Our research has both clinical and scientific implications. Our study shows that communication between healthcare professionals and persons with MS is of utmost importance. Professionals should be aware that mental health is an important issue for persons with MS in relation to the development of their disease and should ensure that adequate information about mental health and treatment options is provided to those in need. Furthermore, healthcare professionals should respect the experiences of individuals while providing them with evidence-based information about the risk factors for MS to increase their self-efficacy and support them in adopting health-promoting behaviors. Future research should pay more attention to the mental health of persons with MS – in terms of the development and course of their MS and also how current mental health and individual theories impact on self-efficacy and coping with their disease.

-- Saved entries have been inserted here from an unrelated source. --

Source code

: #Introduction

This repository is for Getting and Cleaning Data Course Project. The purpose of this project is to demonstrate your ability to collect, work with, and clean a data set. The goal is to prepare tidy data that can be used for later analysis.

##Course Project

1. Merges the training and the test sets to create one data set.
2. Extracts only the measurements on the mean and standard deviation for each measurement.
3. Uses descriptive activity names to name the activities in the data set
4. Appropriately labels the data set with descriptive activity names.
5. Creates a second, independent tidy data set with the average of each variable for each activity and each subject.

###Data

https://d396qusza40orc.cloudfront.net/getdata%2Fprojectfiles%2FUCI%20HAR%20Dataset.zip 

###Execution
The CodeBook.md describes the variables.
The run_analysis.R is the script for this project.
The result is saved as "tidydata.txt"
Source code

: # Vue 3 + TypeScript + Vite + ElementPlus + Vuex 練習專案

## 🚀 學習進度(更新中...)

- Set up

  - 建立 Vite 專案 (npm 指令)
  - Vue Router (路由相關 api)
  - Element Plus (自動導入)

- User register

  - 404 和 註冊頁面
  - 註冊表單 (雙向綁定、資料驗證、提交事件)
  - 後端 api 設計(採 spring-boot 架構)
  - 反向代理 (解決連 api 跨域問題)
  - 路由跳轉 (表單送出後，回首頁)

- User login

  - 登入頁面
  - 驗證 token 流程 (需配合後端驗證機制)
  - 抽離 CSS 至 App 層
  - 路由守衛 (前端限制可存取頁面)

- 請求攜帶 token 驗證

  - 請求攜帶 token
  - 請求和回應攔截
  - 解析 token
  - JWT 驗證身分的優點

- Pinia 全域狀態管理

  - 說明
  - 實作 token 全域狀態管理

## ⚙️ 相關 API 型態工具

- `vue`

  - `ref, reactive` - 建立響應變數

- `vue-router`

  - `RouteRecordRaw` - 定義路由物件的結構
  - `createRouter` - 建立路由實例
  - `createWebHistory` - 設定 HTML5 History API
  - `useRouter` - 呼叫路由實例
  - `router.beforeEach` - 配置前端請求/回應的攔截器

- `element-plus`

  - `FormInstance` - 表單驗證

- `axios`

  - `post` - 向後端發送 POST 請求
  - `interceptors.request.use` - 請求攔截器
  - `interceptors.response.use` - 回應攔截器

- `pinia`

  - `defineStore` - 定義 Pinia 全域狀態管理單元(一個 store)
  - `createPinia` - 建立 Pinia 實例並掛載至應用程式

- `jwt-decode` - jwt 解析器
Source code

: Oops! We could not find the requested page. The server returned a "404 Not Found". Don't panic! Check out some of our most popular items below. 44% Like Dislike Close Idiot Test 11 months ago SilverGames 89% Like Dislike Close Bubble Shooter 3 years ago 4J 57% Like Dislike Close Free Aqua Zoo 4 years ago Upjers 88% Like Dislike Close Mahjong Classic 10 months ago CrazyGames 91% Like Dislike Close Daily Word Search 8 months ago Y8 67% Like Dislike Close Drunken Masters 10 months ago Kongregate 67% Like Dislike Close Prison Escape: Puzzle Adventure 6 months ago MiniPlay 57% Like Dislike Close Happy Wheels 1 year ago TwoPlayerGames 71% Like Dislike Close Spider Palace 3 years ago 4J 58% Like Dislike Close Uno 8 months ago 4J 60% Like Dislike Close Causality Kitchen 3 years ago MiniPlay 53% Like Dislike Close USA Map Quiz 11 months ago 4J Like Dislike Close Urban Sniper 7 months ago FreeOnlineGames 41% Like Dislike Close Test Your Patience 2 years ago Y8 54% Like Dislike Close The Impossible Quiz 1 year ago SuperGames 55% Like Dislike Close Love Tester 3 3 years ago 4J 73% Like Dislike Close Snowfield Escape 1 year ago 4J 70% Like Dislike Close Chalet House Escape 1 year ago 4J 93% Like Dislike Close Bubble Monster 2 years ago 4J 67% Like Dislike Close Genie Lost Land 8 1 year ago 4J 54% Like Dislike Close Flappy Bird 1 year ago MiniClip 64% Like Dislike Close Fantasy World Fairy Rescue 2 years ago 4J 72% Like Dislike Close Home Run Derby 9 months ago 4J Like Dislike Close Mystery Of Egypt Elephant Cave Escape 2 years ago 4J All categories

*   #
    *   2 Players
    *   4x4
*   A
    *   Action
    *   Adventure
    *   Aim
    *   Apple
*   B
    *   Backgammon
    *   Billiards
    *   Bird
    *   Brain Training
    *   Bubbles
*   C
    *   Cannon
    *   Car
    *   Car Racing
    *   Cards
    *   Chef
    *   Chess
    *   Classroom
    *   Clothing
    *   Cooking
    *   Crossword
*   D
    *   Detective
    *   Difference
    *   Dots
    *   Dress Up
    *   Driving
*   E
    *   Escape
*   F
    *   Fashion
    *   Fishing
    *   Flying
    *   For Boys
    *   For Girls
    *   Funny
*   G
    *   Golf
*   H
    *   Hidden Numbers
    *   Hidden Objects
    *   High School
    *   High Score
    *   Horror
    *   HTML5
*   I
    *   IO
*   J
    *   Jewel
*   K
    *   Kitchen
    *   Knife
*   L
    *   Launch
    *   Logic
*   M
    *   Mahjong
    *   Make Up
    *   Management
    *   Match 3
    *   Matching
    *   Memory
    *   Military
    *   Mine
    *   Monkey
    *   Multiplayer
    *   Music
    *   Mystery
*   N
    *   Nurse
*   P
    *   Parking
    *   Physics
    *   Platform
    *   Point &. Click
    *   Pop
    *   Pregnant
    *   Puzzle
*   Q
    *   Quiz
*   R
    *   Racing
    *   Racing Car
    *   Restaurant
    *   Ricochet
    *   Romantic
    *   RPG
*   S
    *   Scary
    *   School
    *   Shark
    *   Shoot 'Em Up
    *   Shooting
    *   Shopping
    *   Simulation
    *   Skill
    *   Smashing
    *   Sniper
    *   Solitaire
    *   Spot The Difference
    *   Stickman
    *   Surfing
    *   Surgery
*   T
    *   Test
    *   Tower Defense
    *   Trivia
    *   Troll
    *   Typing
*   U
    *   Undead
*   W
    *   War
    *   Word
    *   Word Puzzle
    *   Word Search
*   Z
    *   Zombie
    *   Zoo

This study examined the theories that people with MS have about the causes of their disease using a state-of-the-art topic modeling approach. Our analysis reveals 19 distinct theory topics, with the most common being Mental Distress, Stress (Exhaustion, Work), Heredity/Familial Aggregation, and Diet, Obesity. These topics are grouped into four high-level categories: physical health, mental health, scientifically established risk factors, and fate/coincidence. Our findings suggest that people with MS associate their disease with a variety of factors, often based on personal experience or available public information, both evidence-based and non-evidence-based. Notably, 53.7% of participants reported stress-related factors as potential risk factors, indicating the high relevance of mental health for people with MS. Our research highlights the importance of communication between healthcare professionals and persons with MS—about the pathogenesis of MS, the scientific evidence for treatment, and the individual theories. Through our research, we want to draw attention to the theories of persons with MS, the importance of mental health issues for them, and encourage health professionals to engage in more patient dialog on this topic. This may have a positive effect on the individual’s adherence to treatment strategies and may also promote self-efficacy. As such, our findings are also informative in terms of support and treatment strategies for MS.